The title Ghost Stories portrays an image of otherworldliness. Isolation. Spirituality. Maybe Coldplay’s sixth album could be the sound and tale of an afterlife. Sublime opener ‘Always In My Head’ beginning with angelic choirs backs that vision up. But then, a bass-less, ticking electronic beat enters and Chris Martin begins to sing: “I think of you. I haven’t slept… I don’t forget.” Within seconds, however much he wants to escape into the aether, Martin’s feet are begrudgingly stuck to the ground. For every light, mystical breath of synth, they are multiple lyrical sighs.
All celebrity gossip addicts, or in fact anyone who has had access to the internet, far and wide are now well aware of the very little subjective territory that Coldplay are bound to cover, and what (or rather ‘who’) provided a large chunk of inspiration. Readers don’t need any reviews reminding them of it, because Ghost Stories does so for forty-two minutes.
In sound, it is a step back from the electro-anthemic Mylo Xyloto, refusing to leave synth behind, while embracing more somber sounds – akin to that previous album, heard from miles away, with crisp sounding new beats and vocals on top. However, that sparseness can sometimes warrant the image of a miserable mid-teen in their dark bedroom corner, tinkering with music software.

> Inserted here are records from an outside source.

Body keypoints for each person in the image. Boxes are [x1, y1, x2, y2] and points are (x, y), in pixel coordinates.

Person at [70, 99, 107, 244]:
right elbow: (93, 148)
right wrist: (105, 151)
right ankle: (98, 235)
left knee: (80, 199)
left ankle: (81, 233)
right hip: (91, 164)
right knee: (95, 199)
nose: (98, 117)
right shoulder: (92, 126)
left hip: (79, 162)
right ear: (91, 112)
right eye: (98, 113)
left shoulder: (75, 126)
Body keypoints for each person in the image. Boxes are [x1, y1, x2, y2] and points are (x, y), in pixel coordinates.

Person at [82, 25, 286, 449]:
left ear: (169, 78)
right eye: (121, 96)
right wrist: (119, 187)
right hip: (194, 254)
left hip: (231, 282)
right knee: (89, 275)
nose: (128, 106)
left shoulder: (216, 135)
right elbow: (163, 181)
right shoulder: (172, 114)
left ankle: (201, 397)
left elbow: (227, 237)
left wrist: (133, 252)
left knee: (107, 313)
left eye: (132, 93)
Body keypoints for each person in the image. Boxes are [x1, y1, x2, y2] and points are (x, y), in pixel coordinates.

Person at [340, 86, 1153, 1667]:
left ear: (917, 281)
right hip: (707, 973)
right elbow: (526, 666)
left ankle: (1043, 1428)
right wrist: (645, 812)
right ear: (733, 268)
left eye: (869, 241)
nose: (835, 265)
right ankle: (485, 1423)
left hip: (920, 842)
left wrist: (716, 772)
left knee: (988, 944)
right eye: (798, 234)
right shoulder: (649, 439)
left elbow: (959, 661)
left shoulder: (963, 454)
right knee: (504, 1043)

While Coldplay manage to stay above this, lyrics such as those of ‘Ink’ (“all I know is that I love you so, so much it hurts”), cause dangerous wobbles on their tightrope.

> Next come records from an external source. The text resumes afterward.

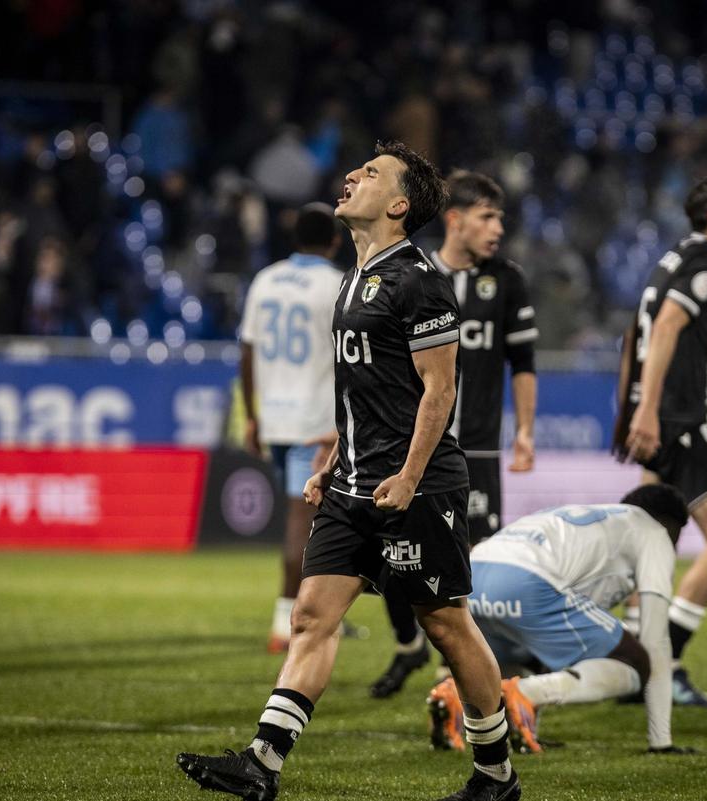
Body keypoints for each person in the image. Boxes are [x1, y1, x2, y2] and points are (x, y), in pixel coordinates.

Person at [177, 141, 520, 801]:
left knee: (446, 622)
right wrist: (335, 450)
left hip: (414, 487)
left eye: (370, 174)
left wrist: (411, 476)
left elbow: (439, 390)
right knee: (311, 613)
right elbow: (369, 384)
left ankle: (495, 775)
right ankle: (262, 763)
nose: (351, 177)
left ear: (397, 204)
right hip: (353, 484)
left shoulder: (420, 280)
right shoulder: (355, 276)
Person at [370, 170, 538, 698]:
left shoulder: (506, 280)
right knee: (392, 558)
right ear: (456, 219)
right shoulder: (413, 275)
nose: (497, 228)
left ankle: (461, 675)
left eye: (501, 218)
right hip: (410, 446)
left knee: (477, 562)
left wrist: (526, 432)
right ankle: (410, 647)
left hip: (477, 448)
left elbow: (523, 362)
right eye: (487, 217)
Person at [613, 175, 707, 706]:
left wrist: (628, 411)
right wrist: (647, 410)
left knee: (654, 543)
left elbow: (634, 335)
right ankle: (662, 663)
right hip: (682, 421)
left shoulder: (672, 258)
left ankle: (630, 663)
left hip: (661, 419)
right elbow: (668, 326)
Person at [426, 485, 690, 756]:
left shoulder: (597, 518)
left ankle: (455, 699)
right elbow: (655, 639)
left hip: (475, 574)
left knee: (527, 657)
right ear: (670, 526)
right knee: (635, 661)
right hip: (525, 580)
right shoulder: (655, 532)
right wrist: (662, 742)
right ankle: (528, 694)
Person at [238, 204, 344, 653]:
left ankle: (319, 612)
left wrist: (251, 414)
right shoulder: (336, 284)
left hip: (275, 417)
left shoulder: (265, 280)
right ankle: (287, 622)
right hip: (314, 422)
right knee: (302, 523)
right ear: (335, 240)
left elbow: (247, 350)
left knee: (309, 520)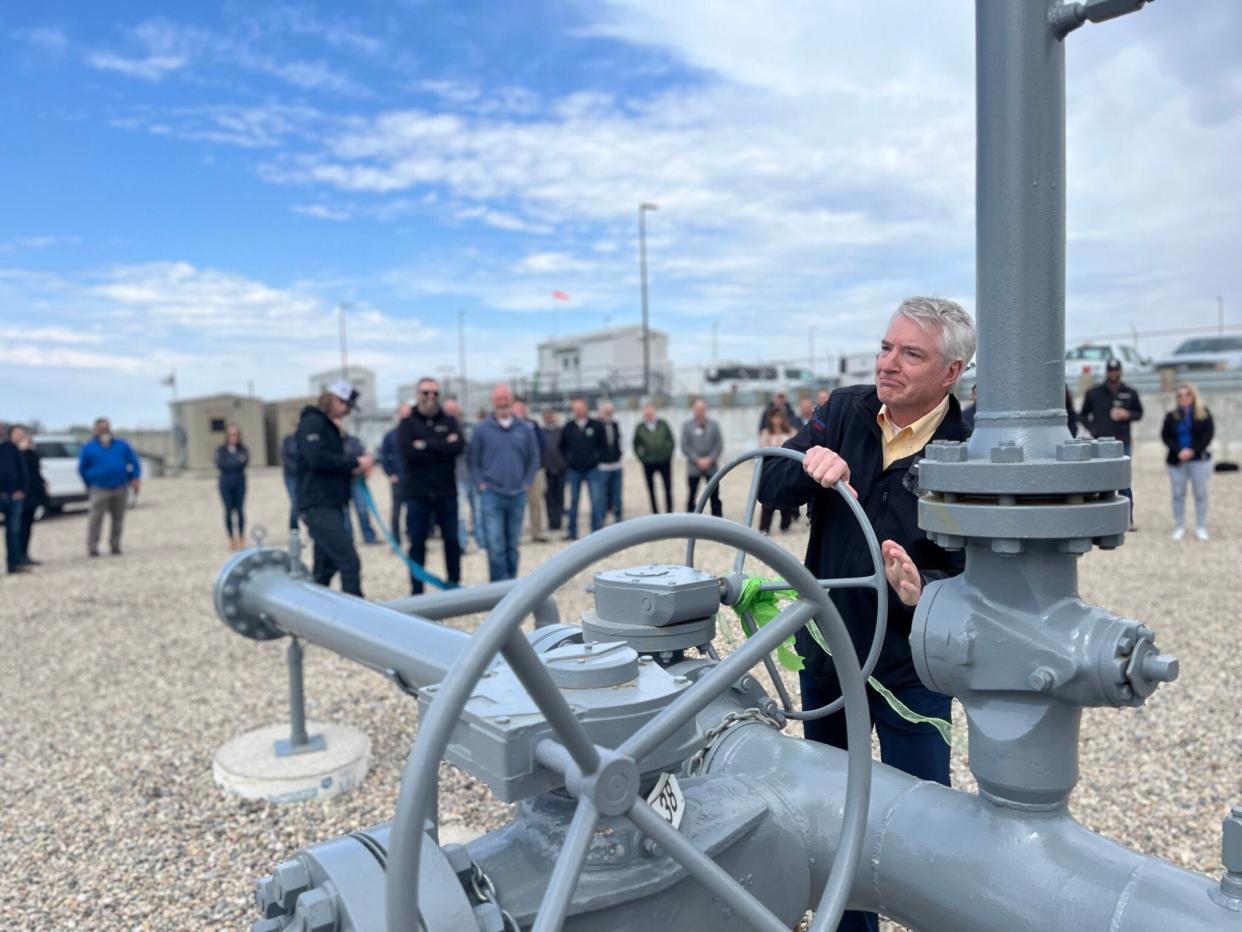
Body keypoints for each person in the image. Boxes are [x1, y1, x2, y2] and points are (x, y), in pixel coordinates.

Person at [758, 296, 975, 932]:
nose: (889, 363)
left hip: (913, 670)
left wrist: (923, 587)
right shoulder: (842, 410)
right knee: (830, 814)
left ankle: (936, 913)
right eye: (886, 347)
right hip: (827, 655)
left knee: (925, 819)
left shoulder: (968, 450)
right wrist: (806, 465)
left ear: (951, 373)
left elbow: (984, 575)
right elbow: (770, 490)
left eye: (912, 354)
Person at [295, 383, 375, 596]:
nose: (348, 411)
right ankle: (355, 620)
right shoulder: (313, 423)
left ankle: (312, 613)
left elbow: (329, 463)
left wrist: (353, 469)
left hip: (330, 503)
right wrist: (353, 462)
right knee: (349, 562)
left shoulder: (326, 425)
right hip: (319, 504)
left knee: (325, 568)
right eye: (347, 405)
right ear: (336, 400)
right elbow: (317, 459)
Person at [398, 378, 464, 594]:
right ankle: (417, 591)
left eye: (435, 393)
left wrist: (425, 444)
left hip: (446, 491)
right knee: (417, 543)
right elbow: (408, 452)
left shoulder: (450, 420)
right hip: (418, 493)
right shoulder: (407, 424)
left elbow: (458, 447)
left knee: (452, 541)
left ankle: (453, 586)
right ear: (418, 394)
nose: (430, 397)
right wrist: (442, 444)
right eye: (426, 393)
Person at [470, 384, 539, 581]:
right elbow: (473, 459)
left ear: (512, 401)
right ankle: (498, 589)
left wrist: (526, 483)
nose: (502, 403)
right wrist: (481, 484)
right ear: (493, 402)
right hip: (492, 495)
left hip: (517, 494)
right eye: (498, 400)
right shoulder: (482, 429)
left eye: (505, 399)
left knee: (512, 545)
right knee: (495, 545)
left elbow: (533, 458)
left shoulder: (525, 428)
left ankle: (511, 586)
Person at [1080, 359, 1142, 528]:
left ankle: (1126, 519)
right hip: (1100, 443)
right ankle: (1101, 519)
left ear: (1120, 371)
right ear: (1107, 372)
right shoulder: (1094, 393)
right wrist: (1094, 429)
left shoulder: (1130, 392)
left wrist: (1127, 414)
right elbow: (1083, 415)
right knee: (1099, 480)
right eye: (1111, 370)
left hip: (1123, 443)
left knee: (1124, 481)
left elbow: (1139, 413)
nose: (1114, 373)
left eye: (1116, 370)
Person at [78, 417, 141, 558]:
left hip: (120, 486)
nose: (104, 431)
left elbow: (134, 462)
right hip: (99, 488)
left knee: (118, 519)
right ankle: (92, 547)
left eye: (106, 428)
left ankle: (115, 545)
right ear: (95, 430)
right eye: (101, 428)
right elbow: (82, 468)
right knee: (95, 519)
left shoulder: (121, 445)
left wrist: (134, 477)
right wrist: (90, 482)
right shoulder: (89, 448)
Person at [1161, 382, 1214, 542]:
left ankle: (1201, 526)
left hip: (1199, 460)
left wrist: (1193, 451)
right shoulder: (1171, 416)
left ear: (1193, 395)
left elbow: (1208, 435)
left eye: (1187, 394)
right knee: (1178, 494)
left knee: (1200, 494)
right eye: (1180, 395)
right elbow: (1166, 436)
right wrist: (1179, 451)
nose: (1184, 398)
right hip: (1177, 461)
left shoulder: (1204, 414)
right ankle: (1180, 526)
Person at [558, 397, 606, 540]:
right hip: (574, 470)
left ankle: (597, 531)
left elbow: (603, 445)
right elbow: (561, 446)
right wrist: (569, 459)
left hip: (593, 469)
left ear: (586, 408)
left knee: (596, 500)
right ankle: (572, 531)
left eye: (580, 408)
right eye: (575, 409)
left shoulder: (596, 426)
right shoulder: (568, 427)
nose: (578, 411)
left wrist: (596, 458)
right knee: (573, 501)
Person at [756, 407, 797, 534]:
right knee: (768, 498)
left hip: (787, 469)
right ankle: (764, 528)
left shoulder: (791, 431)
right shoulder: (766, 432)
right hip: (771, 469)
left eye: (779, 417)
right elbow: (762, 448)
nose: (777, 420)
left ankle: (786, 523)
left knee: (787, 495)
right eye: (774, 417)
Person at [443, 398, 476, 553]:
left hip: (474, 475)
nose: (453, 413)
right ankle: (462, 543)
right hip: (454, 476)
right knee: (460, 514)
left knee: (479, 512)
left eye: (454, 410)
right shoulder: (441, 429)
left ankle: (481, 542)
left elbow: (474, 448)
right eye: (449, 410)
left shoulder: (469, 427)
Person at [513, 396, 548, 542]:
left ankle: (536, 532)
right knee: (516, 504)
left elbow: (542, 445)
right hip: (515, 471)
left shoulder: (533, 424)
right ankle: (516, 533)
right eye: (517, 407)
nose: (520, 410)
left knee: (536, 502)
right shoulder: (509, 426)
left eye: (522, 407)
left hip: (535, 470)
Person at [681, 398, 724, 516]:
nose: (700, 411)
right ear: (693, 410)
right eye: (697, 409)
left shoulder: (714, 425)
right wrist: (697, 459)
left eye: (702, 409)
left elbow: (719, 444)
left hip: (711, 467)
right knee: (692, 495)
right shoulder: (687, 426)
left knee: (715, 496)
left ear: (705, 409)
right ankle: (691, 520)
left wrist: (710, 459)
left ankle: (718, 521)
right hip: (694, 467)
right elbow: (685, 446)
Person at [12, 425, 46, 568]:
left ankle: (25, 554)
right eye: (17, 433)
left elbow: (35, 468)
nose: (20, 436)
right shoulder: (10, 452)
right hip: (18, 494)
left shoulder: (31, 452)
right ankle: (16, 556)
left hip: (32, 494)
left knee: (27, 526)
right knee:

Later comes album anomaly ‘A Sky Full of Stars’ as unexpected guest producer Avicii appears, and drives Coldplay to seemingly twice the tempo that each of the other eight tracks grind to, and against these tracks feels like a remix, out of place. On the other end of the spectrum of potential conceptual sound is ‘Oceans’, reminiscent of deep heart monitor pulses beneath a guitar, and closing on a ghostly coda of church bells, distant organ and the sound of waves licking the ocean rocks. It is a beautiful union of thick and choking emotional, cold mist.
However, once that mist clears, it is just that – cold. Aside from these oddities, Ghost Stories is irritatingly neither here nor there. It begs for another layer, however depressingly lonely, and how well it achieves it on occasion, such as that in lone vocal and piano (with foot heavily held on the sustain pedal) of mysterious closer ‘O’. When the sound is so sparse, it is neither visceral as a lone acoustic guitar might be, nor as alien and mystically ambient as the electronic sounds could have been.
Tracks don’t necessarily sound incomplete, but are heavily thought out, sonic wireframe prototypes. Chris and friends have definitely been in better moods, and (fittingly) sadly, have been in better form.